Criar o equilíbrio entre fazer um posicionamento que mostre a importância em assumir esse cargo na Gana, uma empresa que desde o seu nascimento carrega a essência da diversidade e da inclusão dentro do setor e, ao mesmo tempo, não permitir que exista uma “tokenização” da imagem da mulher negra CEO é o verdadeiro desafio aqui.

O mercado já coloca profissionais mulheres, em sua totalidade, dentro de “caixinhas” de pertencimento e com certas limitações. Mulheres negras, então, são colocadas sempre em um lugar de especialistas em determinados temas, grupos, interesses e de vagas afirmativas. Nunca enquanto especialistas de mercado, líderes dos setores e outras nomenclaturas reservadas aos colegas de profissão do sexo masculino. Mais uma vez, meu grande aprendizado foi o de saber o que me cabe.

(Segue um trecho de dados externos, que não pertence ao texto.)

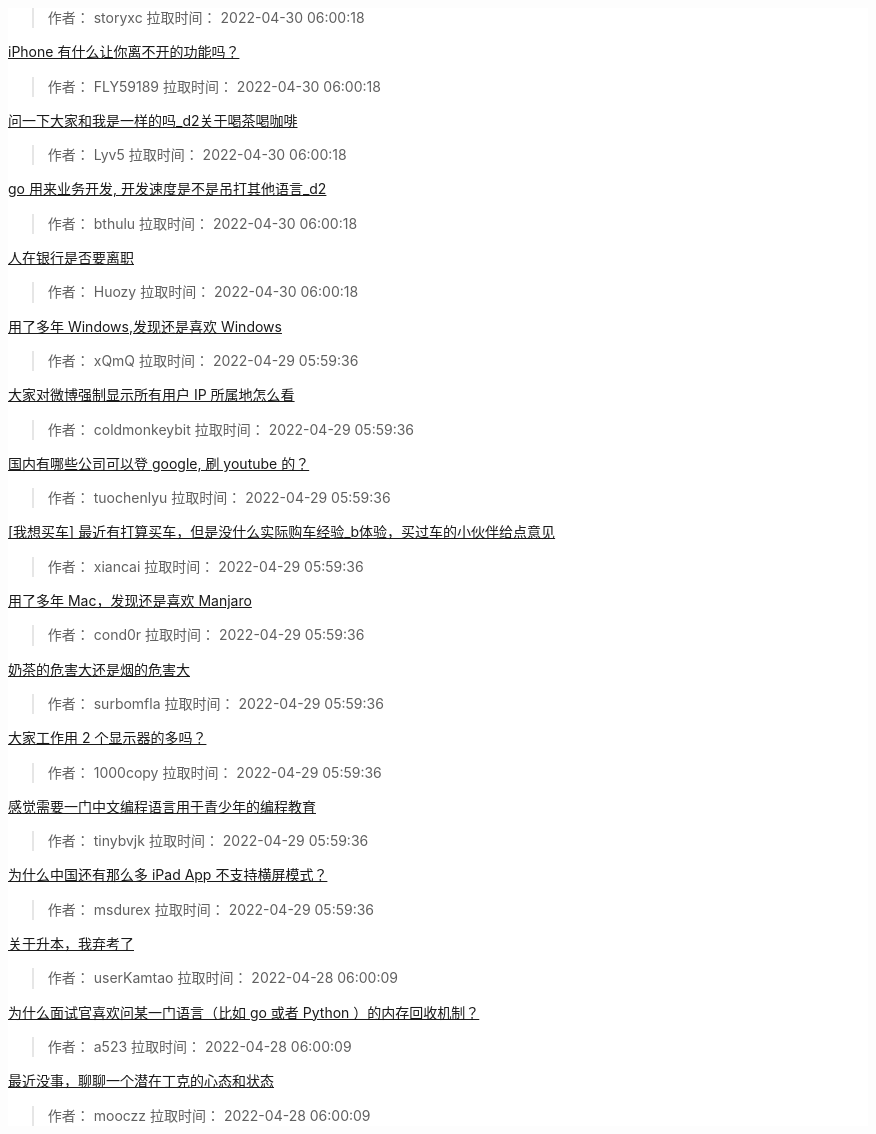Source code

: > 作者： storyxc  拉取时间： 2022-04-30 06:00:18

 [iPhone 有什么让你离不开的功能吗？](https://www.v2ex.com/t/849965)

> 作者： FLY59189  拉取时间： 2022-04-30 06:00:18

 [问一下大家和我是一样的吗_d2关于喝茶喝咖啡](https://www.v2ex.com/t/849961)

> 作者： Lyv5  拉取时间： 2022-04-30 06:00:18

 [go 用来业务开发, 开发速度是不是吊打其他语言_d2](https://www.v2ex.com/t/849956)

> 作者： bthulu  拉取时间： 2022-04-30 06:00:18

 [人在银行是否要离职](https://www.v2ex.com/t/849941)

> 作者： Huozy  拉取时间： 2022-04-30 06:00:18

 [用了多年 Windows,发现还是喜欢 Windows](https://www.v2ex.com/t/849830)

> 作者： xQmQ  拉取时间： 2022-04-29 05:59:36

 [大家对微博强制显示所有用户 IP 所属地怎么看](https://www.v2ex.com/t/849792)

> 作者： coldmonkeybit  拉取时间： 2022-04-29 05:59:36

 [国内有哪些公司可以登 google, 刷 youtube 的？](https://www.v2ex.com/t/849763)

> 作者： tuochenlyu  拉取时间： 2022-04-29 05:59:36

 [[我想买车] 最近有打算买车，但是没什么实际购车经验_b体验，买过车的小伙伴给点意见](https://www.v2ex.com/t/849749)

> 作者： xiancai  拉取时间： 2022-04-29 05:59:36

 [用了多年 Mac，发现还是喜欢 Manjaro](https://www.v2ex.com/t/849742)

> 作者： cond0r  拉取时间： 2022-04-29 05:59:36

 [奶茶的危害大还是烟的危害大](https://www.v2ex.com/t/849733)

> 作者： surbomfla  拉取时间： 2022-04-29 05:59:36

 [大家工作用 2 个显示器的多吗？](https://www.v2ex.com/t/849720)

> 作者： 1000copy  拉取时间： 2022-04-29 05:59:36

 [感觉需要一门中文编程语言用于青少年的编程教育](https://www.v2ex.com/t/849700)

> 作者： tinybvjk  拉取时间： 2022-04-29 05:59:36

 [为什么中国还有那么多 iPad App 不支持横屏模式？](https://www.v2ex.com/t/849695)

> 作者： msdurex  拉取时间： 2022-04-29 05:59:36

 [关于升本，我弃考了](https://www.v2ex.com/t/849618)

> 作者： userKamtao  拉取时间： 2022-04-28 06:00:09

 [为什么面试官喜欢问某一门语言（比如 go 或者 Python ）的内存回收机制？](https://www.v2ex.com/t/849548)

> 作者： a523  拉取时间： 2022-04-28 06:00:09

 [最近没事，聊聊一个潜在丁克的心态和状态](https://www.v2ex.com/t/849547)

> 作者： mooczz  拉取时间： 2022-04-28 06:00:09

#6 Procrastinar decisões difíceis por ansiedade

E, veja só, se esse não é um aprendizado que a síndrome de impostora me trouxe? Quantas e quantas vezes você se pegou pulando de tarefa em tarefa e passando para amanhã, para o amanhã do amanhã, decisões difíceis de serem tomadas por mera ansiedade? Há quem diga que mulheres líderes são emocionais demais e, aquelas que não são, se tornam líderes melhores. Eu discordo completamente. É muito difícil ser um bom líder se você não reflete sobre tudo o que pode ser afetado por suas decisões. Uma decisão tomada dentro da empresa pode desencadear muitas situações na vida profissional e, principalmente, na vida pessoal do seu time e, por consequência, pode afetar a vida de suas famílias.

Mas há quem diga que o “bom líder” não pode se preocupar com isso, ou que a sua liderança será afetada. No meu caso, a carga emocional juntamente com a carga de vivências e propósitos que carrego são sim muito presentes. Isso torna ainda mais difícil que eu tome decisões de pronto. No entanto, essas decisões precisam acontecer para o bem da empresa e do coletivo ali presente. É complexo se dar conta de que você está fazendo isso, e ainda mais complexo é encontrar formas de lidar com isso, e com o que vem depois disso, sem enrijecer.

Muitos podem ler esse texto e pensar que estou expondo fragilidades e como isso pode impactar na minha gestão. Mas, para mim, dividir com vocês meus aprendizados, dificuldades e angústias é mostrar que o dia a dia não é um conto de fadas, que existem problemas e desafios, e que por trás de uma líder, existe também um ser humano, uma mulher que tem seus medos e que diariamente precisa se superar e se provar. E lembrem-se sempre: a jornada pode até ser solitária, mas você não precisa fazer nada sozinha.